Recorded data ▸
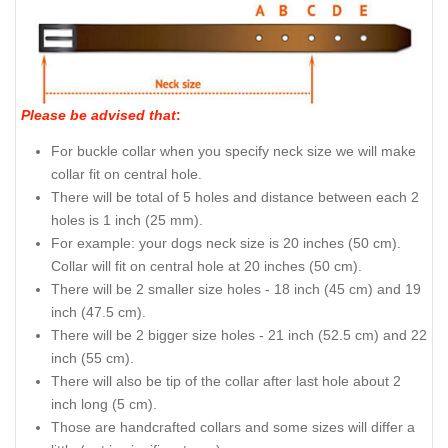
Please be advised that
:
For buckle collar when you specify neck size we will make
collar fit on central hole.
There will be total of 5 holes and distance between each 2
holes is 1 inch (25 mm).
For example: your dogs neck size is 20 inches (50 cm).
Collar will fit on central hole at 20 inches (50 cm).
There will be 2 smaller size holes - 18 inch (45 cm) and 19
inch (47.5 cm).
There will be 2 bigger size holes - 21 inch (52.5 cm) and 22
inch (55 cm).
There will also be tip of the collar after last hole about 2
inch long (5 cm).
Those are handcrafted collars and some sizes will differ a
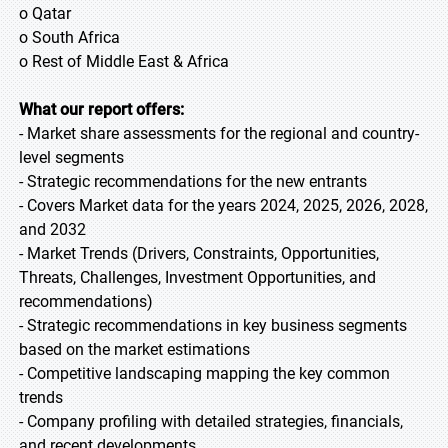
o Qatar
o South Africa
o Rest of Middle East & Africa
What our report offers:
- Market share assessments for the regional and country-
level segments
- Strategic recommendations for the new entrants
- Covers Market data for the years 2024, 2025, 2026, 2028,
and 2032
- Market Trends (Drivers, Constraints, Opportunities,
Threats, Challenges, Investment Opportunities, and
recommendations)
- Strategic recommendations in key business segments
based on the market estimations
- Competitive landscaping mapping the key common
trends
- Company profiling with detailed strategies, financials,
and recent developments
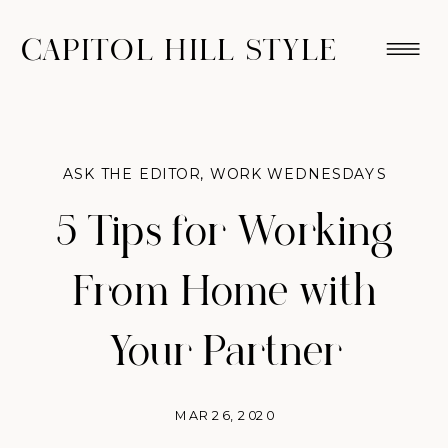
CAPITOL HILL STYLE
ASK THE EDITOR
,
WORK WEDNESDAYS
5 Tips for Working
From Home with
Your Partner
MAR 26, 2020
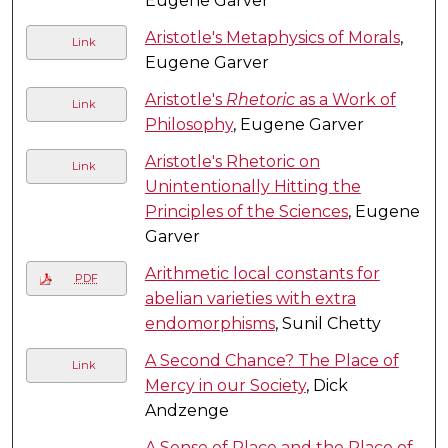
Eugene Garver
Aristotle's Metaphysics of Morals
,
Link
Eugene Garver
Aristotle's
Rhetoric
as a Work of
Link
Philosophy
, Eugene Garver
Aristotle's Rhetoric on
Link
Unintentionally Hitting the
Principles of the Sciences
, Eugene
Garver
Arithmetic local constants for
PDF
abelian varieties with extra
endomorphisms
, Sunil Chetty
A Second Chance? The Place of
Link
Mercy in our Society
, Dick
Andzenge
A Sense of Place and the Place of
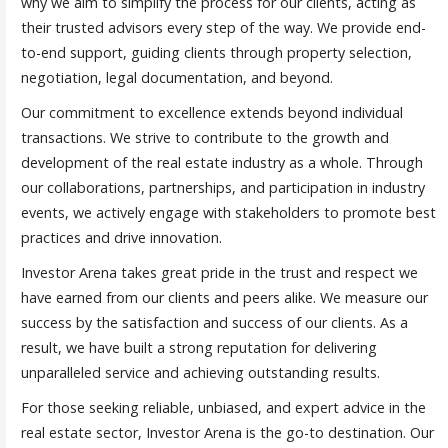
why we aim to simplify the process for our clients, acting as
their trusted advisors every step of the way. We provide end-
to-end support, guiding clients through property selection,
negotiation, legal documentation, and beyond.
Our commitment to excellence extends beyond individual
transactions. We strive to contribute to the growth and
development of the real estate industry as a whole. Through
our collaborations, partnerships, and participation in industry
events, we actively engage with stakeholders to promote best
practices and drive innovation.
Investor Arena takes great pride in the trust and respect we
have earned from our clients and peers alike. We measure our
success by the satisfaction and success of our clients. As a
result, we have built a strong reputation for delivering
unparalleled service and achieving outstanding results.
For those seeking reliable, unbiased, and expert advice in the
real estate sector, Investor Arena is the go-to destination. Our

What to produce ▸
The reply should hold the lines from the top of the records through the line containing "level segments", reproduced exactly, and no pictures.

Completed task ▸
Please be advised that
:
For buckle collar when you specify neck size we will make
collar fit on central hole.
There will be total of 5 holes and distance between each 2
holes is 1 inch (25 mm).
For example: your dogs neck size is 20 inches (50 cm).
Collar will fit on central hole at 20 inches (50 cm).
There will be 2 smaller size holes - 18 inch (45 cm) and 19
inch (47.5 cm).
There will be 2 bigger size holes - 21 inch (52.5 cm) and 22
inch (55 cm).
There will also be tip of the collar after last hole about 2
inch long (5 cm).
Those are handcrafted collars and some sizes will differ a
o Qatar
o South Africa
o Rest of Middle East & Africa
What our report offers:
- Market share assessments for the regional and country-
level segments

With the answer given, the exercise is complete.